##### Dataset records

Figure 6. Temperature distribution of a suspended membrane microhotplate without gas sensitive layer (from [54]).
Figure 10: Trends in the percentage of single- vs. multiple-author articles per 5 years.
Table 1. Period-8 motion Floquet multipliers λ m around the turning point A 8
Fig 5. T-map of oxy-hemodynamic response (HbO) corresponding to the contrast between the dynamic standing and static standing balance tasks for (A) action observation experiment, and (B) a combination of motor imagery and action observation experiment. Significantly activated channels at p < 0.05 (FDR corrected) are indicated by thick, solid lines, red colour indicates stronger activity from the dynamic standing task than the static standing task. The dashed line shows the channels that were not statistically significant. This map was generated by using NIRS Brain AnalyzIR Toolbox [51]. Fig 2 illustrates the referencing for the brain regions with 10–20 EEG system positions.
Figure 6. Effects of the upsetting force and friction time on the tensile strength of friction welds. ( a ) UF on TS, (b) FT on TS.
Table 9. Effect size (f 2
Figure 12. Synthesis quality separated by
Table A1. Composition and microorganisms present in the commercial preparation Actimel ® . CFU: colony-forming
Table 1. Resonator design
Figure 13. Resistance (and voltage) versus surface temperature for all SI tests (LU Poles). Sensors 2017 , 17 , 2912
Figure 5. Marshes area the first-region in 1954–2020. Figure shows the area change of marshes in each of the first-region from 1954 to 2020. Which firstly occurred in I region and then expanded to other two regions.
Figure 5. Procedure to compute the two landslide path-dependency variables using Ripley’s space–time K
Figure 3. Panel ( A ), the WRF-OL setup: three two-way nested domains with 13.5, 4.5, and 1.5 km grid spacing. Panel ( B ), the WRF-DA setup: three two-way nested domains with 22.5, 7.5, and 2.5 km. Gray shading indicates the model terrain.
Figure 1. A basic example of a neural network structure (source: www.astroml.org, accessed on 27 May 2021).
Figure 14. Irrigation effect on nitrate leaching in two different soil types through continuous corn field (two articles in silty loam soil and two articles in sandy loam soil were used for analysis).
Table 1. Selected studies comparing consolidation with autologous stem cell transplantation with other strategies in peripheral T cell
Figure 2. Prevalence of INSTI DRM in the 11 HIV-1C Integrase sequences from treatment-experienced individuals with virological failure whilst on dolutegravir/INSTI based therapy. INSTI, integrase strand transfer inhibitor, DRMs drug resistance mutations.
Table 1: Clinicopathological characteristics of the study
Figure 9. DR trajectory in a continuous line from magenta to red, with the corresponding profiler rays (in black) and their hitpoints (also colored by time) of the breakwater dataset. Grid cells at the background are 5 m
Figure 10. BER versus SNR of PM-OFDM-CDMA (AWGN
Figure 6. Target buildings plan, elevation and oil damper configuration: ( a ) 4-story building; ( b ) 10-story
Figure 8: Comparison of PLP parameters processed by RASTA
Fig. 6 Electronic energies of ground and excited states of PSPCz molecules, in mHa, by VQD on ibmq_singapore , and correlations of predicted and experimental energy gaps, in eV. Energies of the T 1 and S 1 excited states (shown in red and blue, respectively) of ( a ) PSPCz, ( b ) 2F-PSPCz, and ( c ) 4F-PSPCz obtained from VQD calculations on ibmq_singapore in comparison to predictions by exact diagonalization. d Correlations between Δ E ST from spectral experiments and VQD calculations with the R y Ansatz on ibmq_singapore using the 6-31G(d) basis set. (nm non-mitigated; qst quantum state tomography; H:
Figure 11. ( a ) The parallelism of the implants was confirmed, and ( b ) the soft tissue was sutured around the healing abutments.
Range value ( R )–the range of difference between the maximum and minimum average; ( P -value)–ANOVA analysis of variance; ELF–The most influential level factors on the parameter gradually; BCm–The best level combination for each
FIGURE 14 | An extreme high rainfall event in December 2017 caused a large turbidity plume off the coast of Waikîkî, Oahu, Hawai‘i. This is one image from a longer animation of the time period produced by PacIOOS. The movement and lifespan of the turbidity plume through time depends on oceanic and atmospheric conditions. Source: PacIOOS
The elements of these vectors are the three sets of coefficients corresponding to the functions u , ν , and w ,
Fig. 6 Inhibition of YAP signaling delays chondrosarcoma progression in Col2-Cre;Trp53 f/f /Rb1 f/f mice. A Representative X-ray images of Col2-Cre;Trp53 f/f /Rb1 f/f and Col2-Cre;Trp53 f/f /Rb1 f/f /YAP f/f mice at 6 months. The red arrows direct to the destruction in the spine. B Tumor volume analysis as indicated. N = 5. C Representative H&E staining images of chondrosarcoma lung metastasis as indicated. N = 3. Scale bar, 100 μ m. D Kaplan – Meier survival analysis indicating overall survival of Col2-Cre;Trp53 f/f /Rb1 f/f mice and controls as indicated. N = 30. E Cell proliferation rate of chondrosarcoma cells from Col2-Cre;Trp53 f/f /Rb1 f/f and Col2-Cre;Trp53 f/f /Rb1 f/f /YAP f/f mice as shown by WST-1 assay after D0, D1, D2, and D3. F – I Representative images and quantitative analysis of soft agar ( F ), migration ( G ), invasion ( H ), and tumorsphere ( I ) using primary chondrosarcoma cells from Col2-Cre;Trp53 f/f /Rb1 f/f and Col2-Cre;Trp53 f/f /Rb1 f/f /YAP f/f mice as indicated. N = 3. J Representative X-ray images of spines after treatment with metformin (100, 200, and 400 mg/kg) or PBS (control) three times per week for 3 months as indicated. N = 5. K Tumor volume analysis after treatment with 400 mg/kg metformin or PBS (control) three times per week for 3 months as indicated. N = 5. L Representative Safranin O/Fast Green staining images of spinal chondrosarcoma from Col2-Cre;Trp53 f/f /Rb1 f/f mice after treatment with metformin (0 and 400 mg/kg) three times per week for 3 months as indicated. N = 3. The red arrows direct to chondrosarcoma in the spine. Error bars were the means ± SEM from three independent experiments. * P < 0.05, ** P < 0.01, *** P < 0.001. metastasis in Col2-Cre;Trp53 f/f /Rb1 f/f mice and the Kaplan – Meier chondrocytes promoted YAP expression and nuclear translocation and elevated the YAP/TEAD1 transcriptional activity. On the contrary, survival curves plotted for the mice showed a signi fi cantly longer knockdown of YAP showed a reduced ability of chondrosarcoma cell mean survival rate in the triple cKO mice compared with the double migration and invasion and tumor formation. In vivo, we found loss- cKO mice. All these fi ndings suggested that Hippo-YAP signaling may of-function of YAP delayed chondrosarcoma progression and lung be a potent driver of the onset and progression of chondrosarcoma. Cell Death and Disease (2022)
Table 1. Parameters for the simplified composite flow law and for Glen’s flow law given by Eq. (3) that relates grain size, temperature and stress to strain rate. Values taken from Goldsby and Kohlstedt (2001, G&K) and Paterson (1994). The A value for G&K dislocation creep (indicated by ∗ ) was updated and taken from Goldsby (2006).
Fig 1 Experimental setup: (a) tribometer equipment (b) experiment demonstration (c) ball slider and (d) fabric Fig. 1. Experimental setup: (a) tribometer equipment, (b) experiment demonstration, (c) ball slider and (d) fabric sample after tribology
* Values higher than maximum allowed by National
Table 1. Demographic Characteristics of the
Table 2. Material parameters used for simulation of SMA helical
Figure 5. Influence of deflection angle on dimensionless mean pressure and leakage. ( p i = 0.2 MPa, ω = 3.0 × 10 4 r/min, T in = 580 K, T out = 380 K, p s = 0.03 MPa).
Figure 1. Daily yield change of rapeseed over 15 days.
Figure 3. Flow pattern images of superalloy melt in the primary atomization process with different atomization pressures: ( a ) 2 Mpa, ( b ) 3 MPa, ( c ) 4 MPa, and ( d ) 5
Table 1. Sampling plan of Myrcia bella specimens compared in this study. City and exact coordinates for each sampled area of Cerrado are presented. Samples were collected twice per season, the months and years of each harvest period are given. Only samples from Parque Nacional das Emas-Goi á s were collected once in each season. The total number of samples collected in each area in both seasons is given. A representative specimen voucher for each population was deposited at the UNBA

##########

*What the task asks*
Output exactly the span of lines beginning at the first line of the records and ending at the line that holds "Table 1. Period-8", inclusive, with no other text.

*Solved problem*
Figure 6. Temperature distribution of a suspended membrane microhotplate without gas sensitive layer (from [54]).
Figure 10: Trends in the percentage of single- vs. multiple-author articles per 5 years.
Table 1. Period-8 motion Floquet multipliers λ m around the turning point A 8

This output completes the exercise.